He was a 16hh MW hunter type who had 2 scoops a day though. If you are unsure ring the spillers helpline, they are helpful but of the opinion that you cant chang a horses temperament with feed- didnt think it would help perk my boyo up.
Def try to get him as fit as you can first.


----------



## Jingleballs (2 August 2008)

Thanks - Casper is reasonably fit - he's worked 5-6 days a week for around an hour and barely breaks sweat.  He just seems to have lost some of his energy so although he'll still do his hours schooling he requires more leg to get him moving whereas before you spend most of your time trying to stop him!!


----------



## HayleyandBob (2 August 2008)

i bought a bag of that for my boys, my cob goes absolutly nuts on one handfull of it but hes generally forward going just needs a little bit more for hunting and xc, my other boys didnt seems to even notice any of it!  i would recommend a balancer, so far its the best thing iv fed them!


----------



## scotsmare (2 August 2008)

TBH I think rather than guessing about what to give him you need to get proper advice from a feed company.  Also, if he's only getting a little bit of feed then he's not going to have enough oomph to stand up to the work you want him to do.


----------



## Jingleballs (2 August 2008)

[ QUOTE ]
i bought a bag of that for my boys, my cob goes absolutly nuts on one handfull of it but hes generally forward going just needs a little bit more for hunting and xc, my other boys didnt seems to even notice any of it!  i would recommend a balancer, so far its the best thing iv fed them! 

[/ QUOTE ]

I tried him on Baileys lo cal balancer for a couple of months but I found he just put weight on with it and I didn't see any difference in his energy levels??


----------



## Jingleballs (2 August 2008)

[ QUOTE ]
TBH I think rather than guessing about what to give him you need to get proper advice from a feed company.  Also, if he's only getting a little bit of feed then he's not going to have enough oomph to stand up to the work you want him to do. 

[/ QUOTE ]

I wouldn't quite class it as quessing what will work but I would rather have the views of people who have used the products - I took some advise from Baileys on their balancer at the amount they were advising me to feed my already overweight horse only caused him to get fatter.  I also dislike the fact that it's hard to get impartial advice on feeding as they are obviously only promoting their own brand.  I may try and call up a couple of the big ones on Monday but there are just so many to chose from!!!


----------



## star (2 August 2008)

i used to feed similar feeds to my old fat Welshie who just needed a little extra (the spillers one didn't exist then, but other similar ones did).  yes, a fat welshie was prone to lami, but i didn't think small amounts of a quick release energy feed was really increasing his risks that much.

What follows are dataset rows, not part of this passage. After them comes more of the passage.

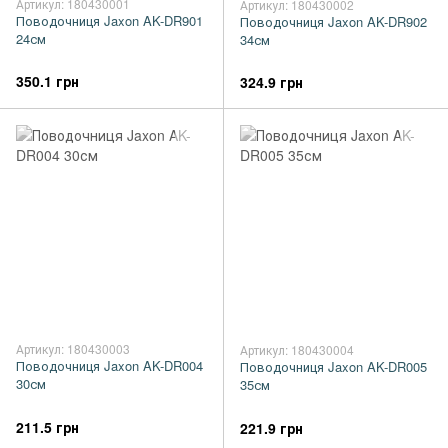
Артикул: 180430001
Артикул: 180430002
Поводочниця Jaxon AK-DR901
Поводочниця Jaxon AK-DR902
24см
34см
350.1 грн
324.9 грн
Артикул: 180430003
Артикул: 180430004
Поводочниця Jaxon AK-DR004
Поводочниця Jaxon AK-DR005
30см
35см
211.5 грн
221.9 грн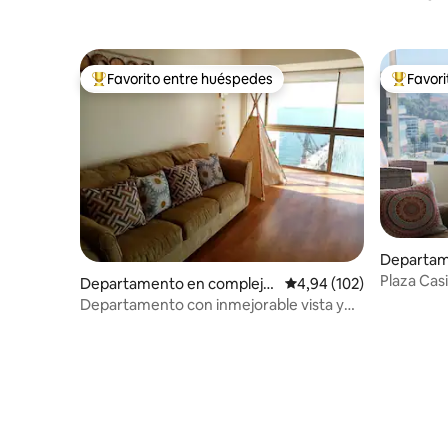
Favorito entre huéspedes
Favor
Favorito entre los huéspedes más destacados
Favorito
Departam
residencia
Plaza Cas
Departamento en complejo
Calificación promedio: 
4,94 (102)
residencial en Viña del Mar
Departamento con inmejorable vista y
ubicación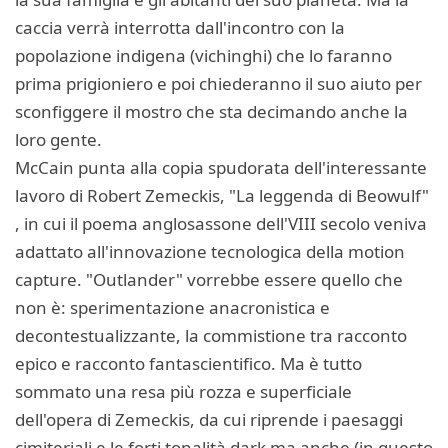
caccia verrà interrotta dall'incontro con la
popolazione indigena (vichinghi) che lo faranno
prima prigioniero e poi chiederanno il suo aiuto per
sconfiggere il mostro che sta decimando anche la
loro gente.
McCain punta alla copia spudorata dell'interessante
lavoro di Robert Zemeckis, "La leggenda di Beowulf"
, in cui il poema anglosassone dell'VIII secolo veniva
adattato all'innovazione tecnologica della motion
capture. "Outlander" vorrebbe essere quello che
non è: sperimentazione anacronistica e
decontestualizzante, la commistione tra racconto
epico e racconto fantascientifico. Ma è tutto
sommato una resa più rozza e superficiale
dell'opera di Zemeckis, da cui riprende i paesaggi
cimiteriali e le forti tonalità dark ma anche (in questo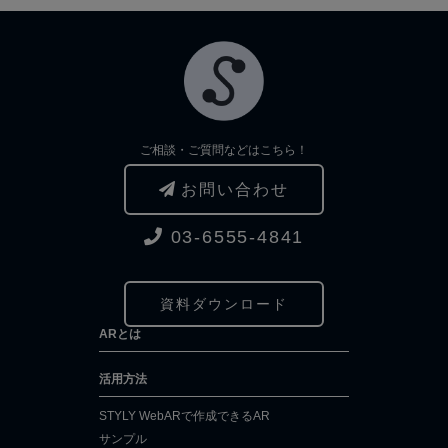
ご相談・ご質問などはこちら！
お問い合わせ
03-6555-4841
資料ダウンロード
ARとは
活用方法
STYLY WebARで作成できるAR
サンプル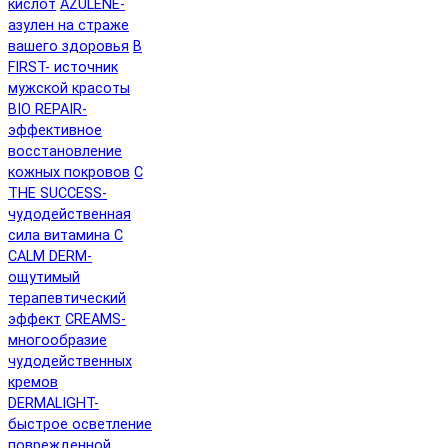
кислот
AZULENE-
азулен на страже
вашего здоровья
B
FIRST- источник
мужской красоты
BIO REPAIR-
эффективное
восстановление
кожных покровов
C
THE SUCCESS-
чудодейственная
сила витамина C
CALM DERM-
ощутимый
терапевтический
эффект
CREAMS-
многообразие
чудодейственных
кремов
DERMALIGHT-
быстрое осветление
поврежденной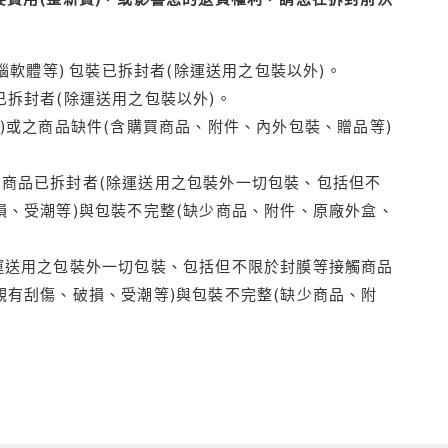
腦軟體等) 包裝已拆封者(除運送用之包裝以外)。
拆封者(除運送用之包裝以外)。
)或之商品缺件(含購買商品、附件、內外包裝、贈品等)
商品已拆封者(除運送用之包裝外一切包裝、包括但不
損、受潮等)與包裝不完整(缺少商品、附件、原廠外盒、
運送用之包裝外一切包裝、包括但不限於封膜等接觸商品
觀有刮傷、破損、受潮等)與包裝不完整(缺少商品、附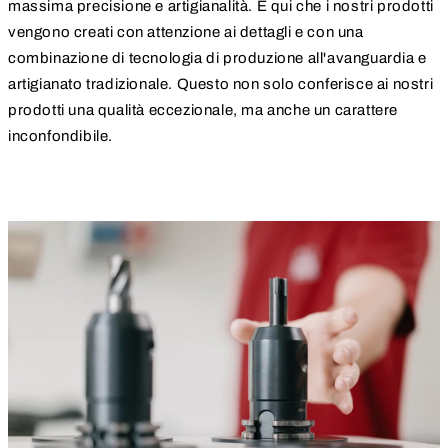
massima precisione e artigianalità. È qui che i nostri prodotti
vengono creati con attenzione ai dettagli e con una
combinazione di tecnologia di produzione all'avanguardia e
artigianato tradizionale. Questo non solo conferisce ai nostri
prodotti una qualità eccezionale, ma anche un carattere
inconfondibile.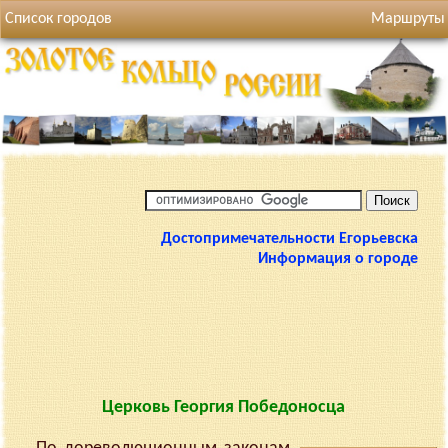
Список городов
Маршруты
Достопримечательности Егорьевска
Информация о городе
Церковь Георгия Победоносца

current welshie is rather more fiery and has been on the spillers slow release cubes.  now on baileys endurance mix to try and give him a bit more stamina.


----------



## lilym (2 August 2008)

[ QUOTE ]


current welshie is rather more fiery and has been on the spillers slow release cubes.  now on baileys endurance mix to try and give him a bit more stamina. 

[/ QUOTE ]

snap!! my welshie is on the same....seems to work well, i have more petrol in the tank without silliness.....although i will let you know more after tomorrow's dressage!!


----------



## star (2 August 2008)

have to say i'm liking it so far.  he seems to have energy without so much of the spookiness.  i did forget his so-kalm yesterday though and he was a bit daft today!


----------



## hellybelly6 (3 August 2008)

Remember that energy = calories and if your horse is already a bit chubby this could be why he is finding work difficult.

If you are going to feed it, then I would cut out the pony nuts.

45 mins exercise 5-6 days a week is light work.

I would contact the spillers advice line and see what they have to say.


----------



## TheTwig (17 October 2008)

To be honest i think it sound like he has just got a bit boored and doesnt really feel like exherting himself as apposed to not having the enrgy to do it??!!! I you want to fizz him up a bit then i would think that something more fizzin like instan response would be better than soemthing for endurance which are normally more fat and fibre based rather than starch and sugars. Both will be high on the callorie count though! I'm thinking of trying the Nupafeed Staying Power which is a liquid which goes on the food and helps them with stammina, its not at all heating though. My boy comes out fine but gets tired easily, especially if its hot or he has to travel far. I have used the other nupafeed stuff and i have to say i'm a huge fan, anyone used the staying power??


----------